------ Raw data

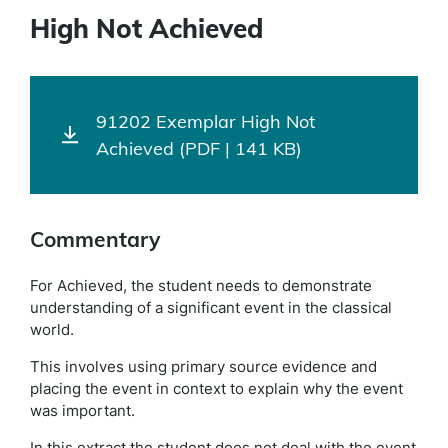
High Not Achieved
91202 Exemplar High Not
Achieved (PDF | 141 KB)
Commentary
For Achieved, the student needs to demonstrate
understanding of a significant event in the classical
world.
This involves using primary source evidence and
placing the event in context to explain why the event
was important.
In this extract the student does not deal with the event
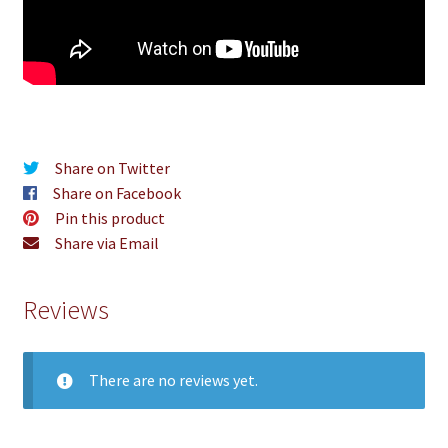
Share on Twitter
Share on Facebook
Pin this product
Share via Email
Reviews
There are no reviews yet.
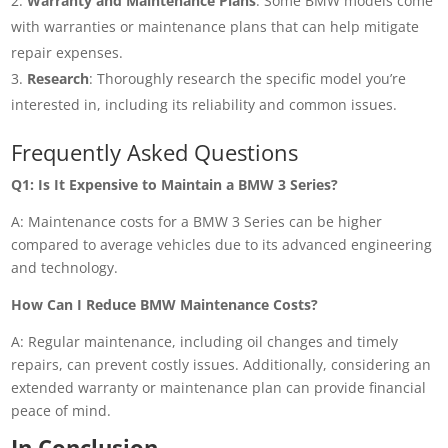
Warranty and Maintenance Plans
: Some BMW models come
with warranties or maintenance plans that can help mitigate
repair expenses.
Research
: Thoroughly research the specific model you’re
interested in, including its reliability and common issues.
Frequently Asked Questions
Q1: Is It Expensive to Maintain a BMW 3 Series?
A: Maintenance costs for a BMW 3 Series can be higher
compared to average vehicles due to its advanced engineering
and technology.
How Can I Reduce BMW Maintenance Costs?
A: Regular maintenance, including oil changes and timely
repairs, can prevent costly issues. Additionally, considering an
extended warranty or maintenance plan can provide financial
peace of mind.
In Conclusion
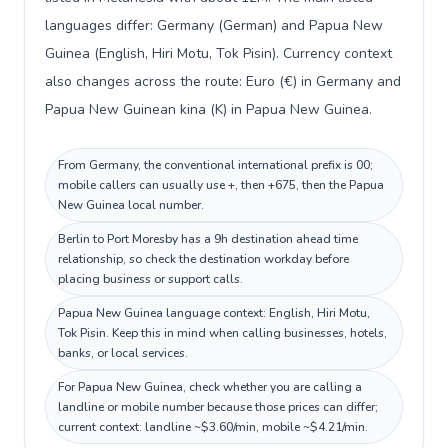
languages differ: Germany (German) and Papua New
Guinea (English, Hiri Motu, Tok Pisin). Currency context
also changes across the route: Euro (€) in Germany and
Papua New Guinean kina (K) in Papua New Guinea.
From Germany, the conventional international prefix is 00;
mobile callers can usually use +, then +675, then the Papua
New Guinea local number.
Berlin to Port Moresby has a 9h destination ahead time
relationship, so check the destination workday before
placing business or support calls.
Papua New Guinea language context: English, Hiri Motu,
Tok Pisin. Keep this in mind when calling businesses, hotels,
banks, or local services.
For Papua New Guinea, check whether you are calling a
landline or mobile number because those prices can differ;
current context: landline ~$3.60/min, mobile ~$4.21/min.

------------

• **Task item**: What's needed is an exact copy of the records above from the line containing "specific model you’re" down to the line containing "also changes across", both included, without any pictures.

• **Result for this exercise**:
: Thoroughly research the specific model you’re
interested in, including its reliability and common issues.
Frequently Asked Questions
Q1: Is It Expensive to Maintain a BMW 3 Series?
A: Maintenance costs for a BMW 3 Series can be higher
compared to average vehicles due to its advanced engineering
and technology.
How Can I Reduce BMW Maintenance Costs?
A: Regular maintenance, including oil changes and timely
repairs, can prevent costly issues. Additionally, considering an
extended warranty or maintenance plan can provide financial
peace of mind.
In Conclusion
languages differ: Germany (German) and Papua New
Guinea (English, Hiri Motu, Tok Pisin). Currency context
also changes across the route: Euro (€) in Germany and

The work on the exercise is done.